Book Review: Oscar Charleston


Review by Budd Bailey


Oscar Charleston might be the best baseball player that you know nothing about.

That sort of sentence assumes a lot. The amount of baseball knowledge that "you" carry around in your head at a given moment certainly varies from person to person. Still, for those wishing to compile a list of reasons why someone had been somewhat forgotten, Charleston checks a lot of boxes.

He played about a century ago, in leagues that weren't too organized and not particularly well publicized at the time. Some of his best work was done in relatively small cities. Throw in the fact that Charleston played in the Negro Leagues, which were quickly written off by some of the people at the time who were so-called experts on the game (often for racist reasons), and you've got a good head start toward obscurity.


Luckily, baseball has a devoted group of researchers who have spent uncounted hours trying to put together information and statistics on those days. Then there are authors like Jeremy Beer, who did a ton of other research in order to come up with his solid biography, "Oscar Charleston."
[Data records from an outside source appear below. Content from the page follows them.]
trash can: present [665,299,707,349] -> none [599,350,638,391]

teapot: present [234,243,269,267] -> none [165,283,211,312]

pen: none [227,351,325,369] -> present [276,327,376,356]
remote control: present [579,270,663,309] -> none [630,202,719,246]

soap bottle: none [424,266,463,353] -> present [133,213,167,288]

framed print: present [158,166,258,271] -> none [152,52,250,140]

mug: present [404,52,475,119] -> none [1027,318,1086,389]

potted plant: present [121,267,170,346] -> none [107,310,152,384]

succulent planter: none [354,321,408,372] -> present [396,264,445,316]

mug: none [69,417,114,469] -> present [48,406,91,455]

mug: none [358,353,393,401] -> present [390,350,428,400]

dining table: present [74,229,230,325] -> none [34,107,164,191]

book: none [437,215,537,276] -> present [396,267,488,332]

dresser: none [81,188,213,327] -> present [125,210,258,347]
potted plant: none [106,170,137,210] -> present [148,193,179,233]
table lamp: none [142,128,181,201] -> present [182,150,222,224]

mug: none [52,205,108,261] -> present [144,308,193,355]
Charleston was born in 1896; his middle name was McKinley, which probably shows where the political sympathies of his parents were at the time. The family was in Indianapolis at the time. After lying about his age to get into the Army, and played a little baseball with the grown-ups until he returned to civilian life in 1915. Then it was back to Indianapolis, where he played with the city's ABCs - an independent team. By the age of 22, Charleston was an unquestioned star. He hit .390 with a .437 on-base percentage and a slugging percentage of .604. In other words, he put up stats as if he were a man among boys in a professional league.

Oscar kept it up through the 1920s, no matter where he was playing. Sometimes he wore the uniform for St. Louis in the Negro National League, sometimes he suited up for a Cuban team in the offseason, sometimes he stayed close to the home of his wife while playing for the Harrisburg Giants of the Eastern Colored League. Charleston almost always produced, although it was difficult to gain attention from anyone but his immediate baseball family in those days.


By the 1930s, he played with a host of future Hall of Famers, such as Satchel Page and Josh Gibson, with the Pittsburgh Crawfords. Charleston had started to slow down by that stage, which means the spectacular plays in the field and stolen bases were coming less frequently. Still, he contributed enough with the bat to find work as a first baseman throughout the decade. Charleston finally gave in to Father Time by playing his last organized game in 1941. He had already done some managing, and he continued to do that in Philadelphia from 1948 to 1952. Oscar also skippered the Indianapolis Clowns in 1954, the last year of his life.


So how good was Charleston? It's hard to know, of course, because he was forced to play at a lower level than the players we know at that level. By the time we started to pay attention to Negro League play, Charleston was a memory to the shrinking number of baseball people who saw him. But his contemporaries at the time, as Beer shows, put him in the same breath as players like Ty Cobb and Tris Speaker. Oscar had more power than both of them, and probably was in the argument with Speaker as the best defensive center fielder as the era. That sounds like a superstar to most. He could be something of a hothead when it came to fighting on the field every once in a while, but he also comes off as somewhat surprisingly cultured in other ways.

Beer did his homework here. His best find probably was a scrapbook that Charleston kept about his life. That gives some insight into his life as well as what he valued over the course of his career. Research helps fill in the gaps in his life, although admittedly the lack of quotes and a surplus of numbers does make the story a bit more fact-filled than fascinating at times. An interest in the subject helps quite a bit.

Still, "Oscar Charleston" fulfills its primary goal in bringing its subject to life. It's the go-to source information on someone who probably should be in the top ten of all-time best players in baseball history ... even if "you" don't know it.